■ **Set exercise**
Reproduce the data line for line, leaving out the pictures.

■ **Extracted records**
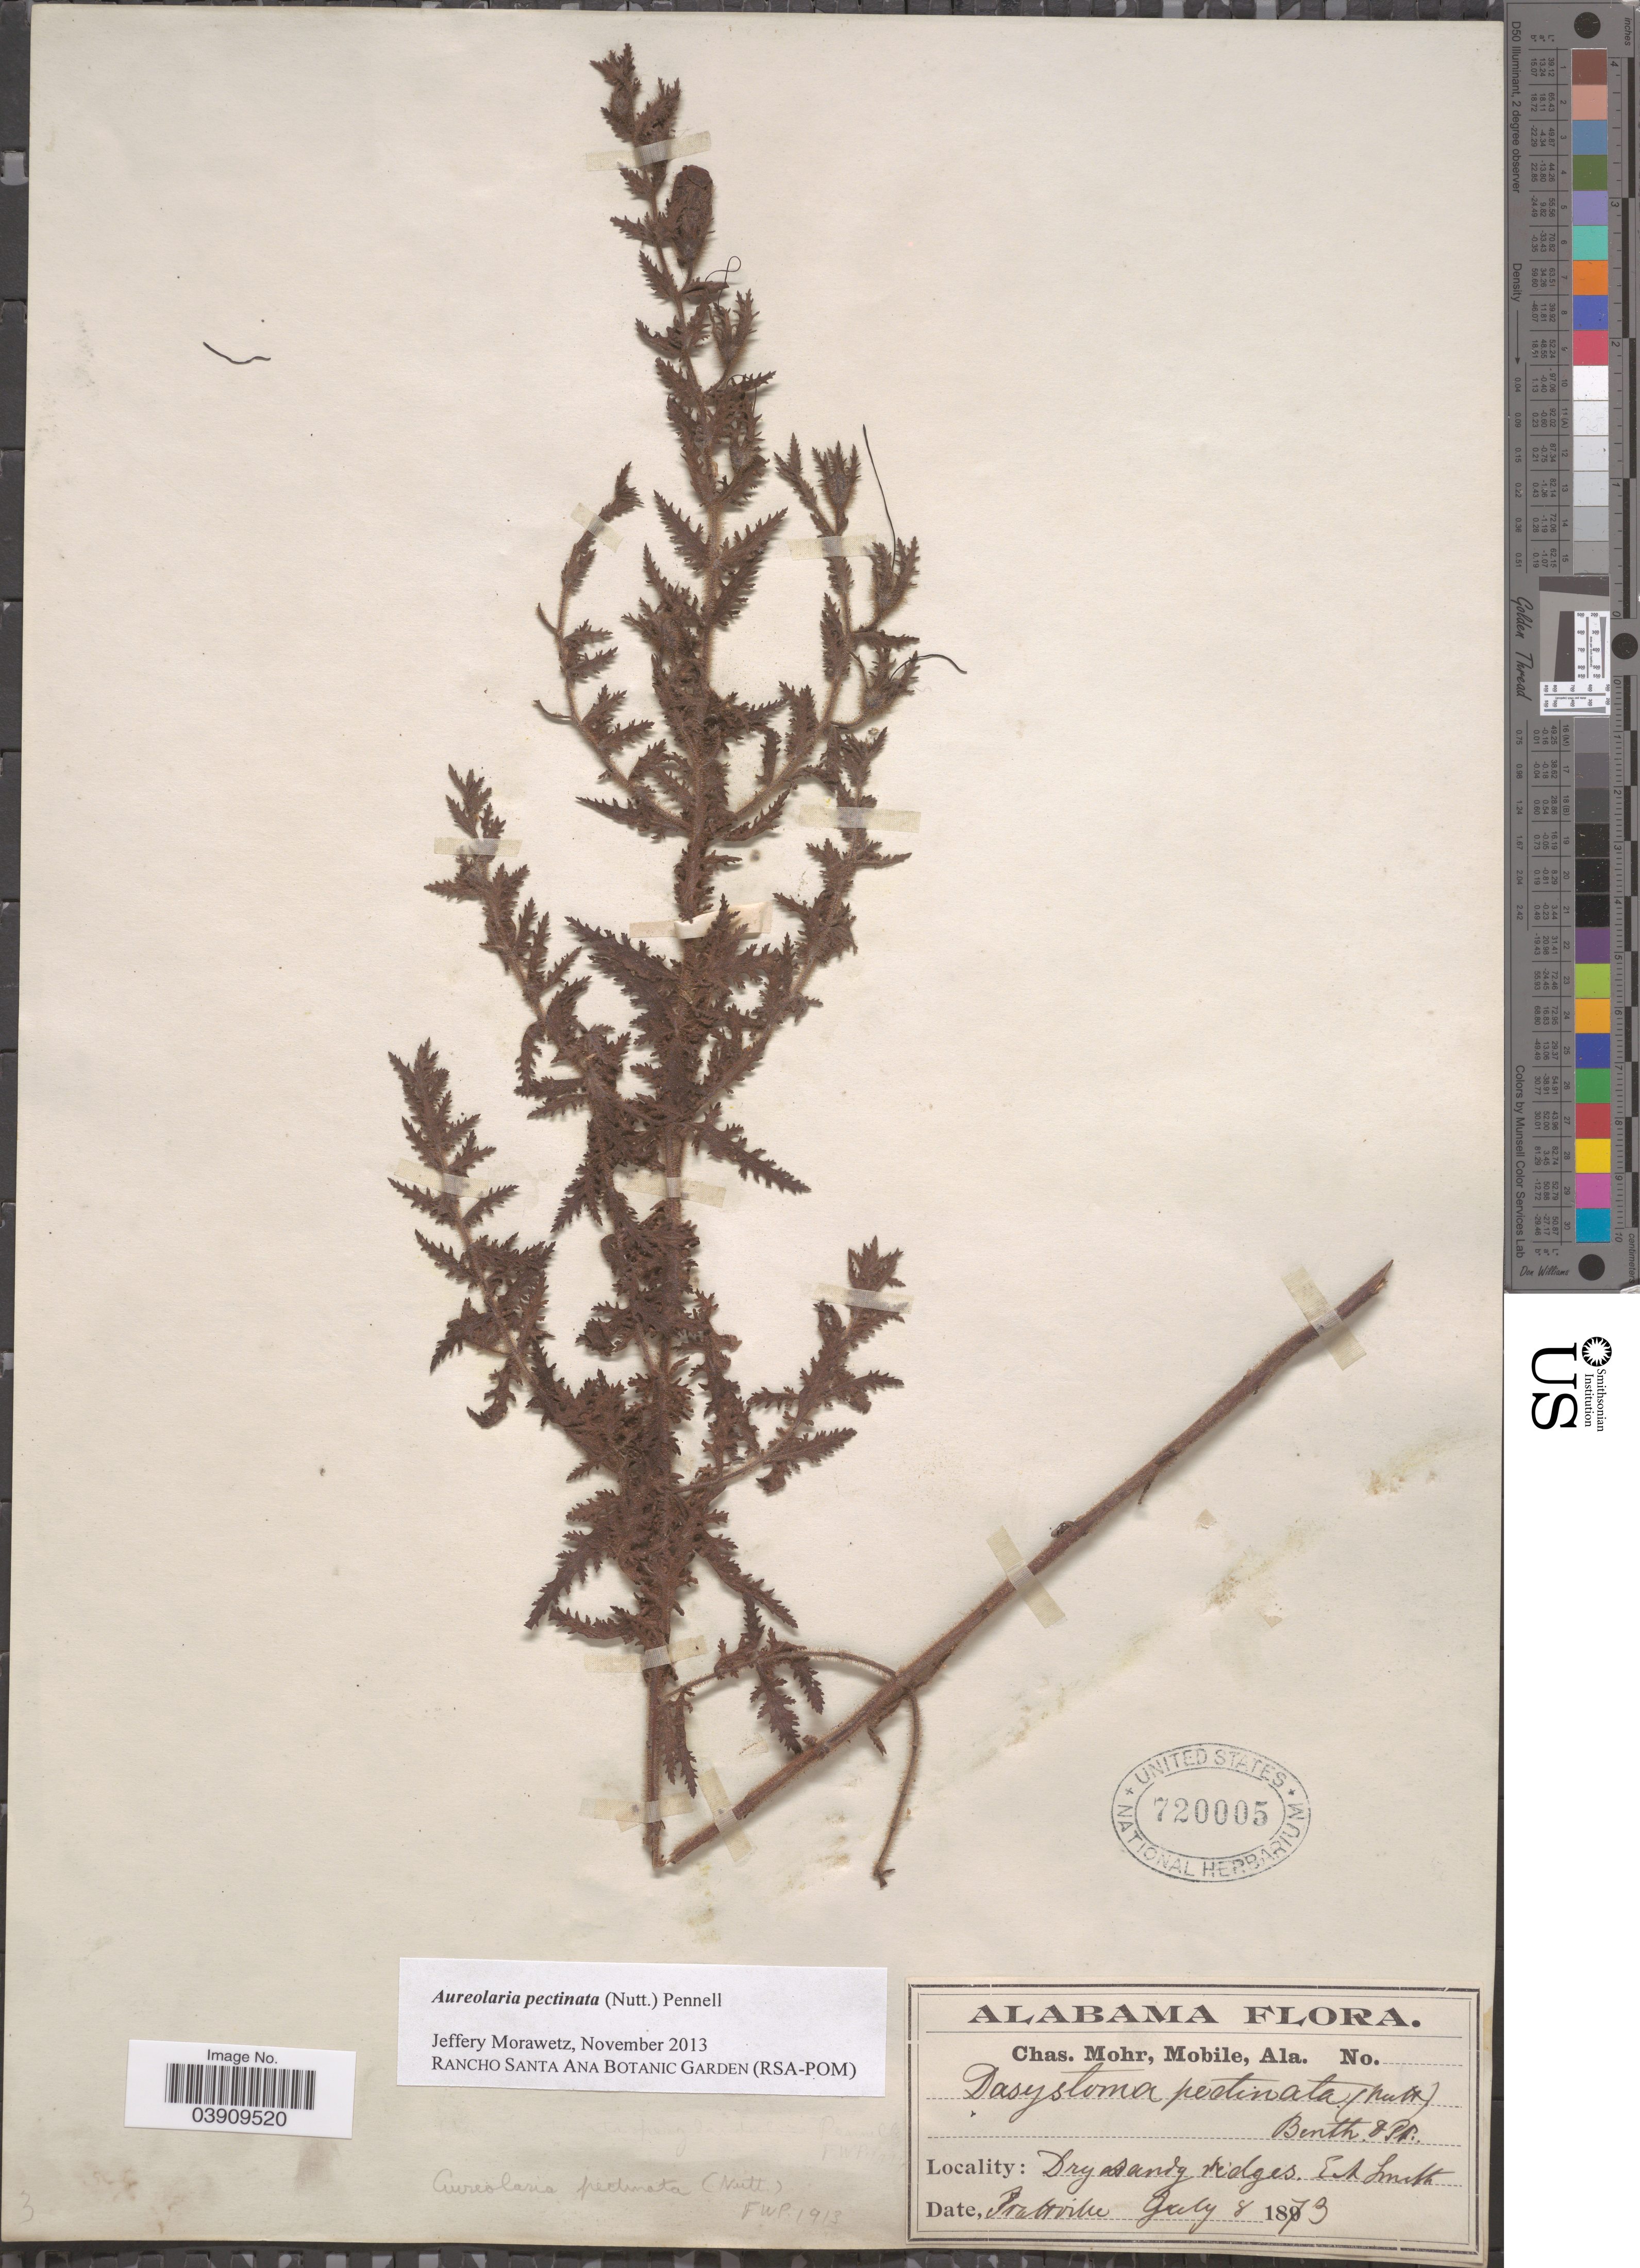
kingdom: Plantae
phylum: Tracheophyta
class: Magnoliopsida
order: Lamiales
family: Orobanchaceae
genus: Aureolaria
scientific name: Aureolaria pectinata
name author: (Nutt.) Pennell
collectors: E. A. Smith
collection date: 1873-07-08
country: United States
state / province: Alabama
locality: Prattville.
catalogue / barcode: US 720005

■ **Reply to the task**
kingdom: Plantae
phylum: Tracheophyta
class: Magnoliopsida
order: Lamiales
family: Orobanchaceae
genus: Aureolaria
scientific name: Aureolaria pectinata
name author: (Nutt.) Pennell
collectors: E. A. Smith
collection date: 1873-07-08
country: United States
state / province: Alabama
locality: Prattville.
catalogue / barcode: US 720005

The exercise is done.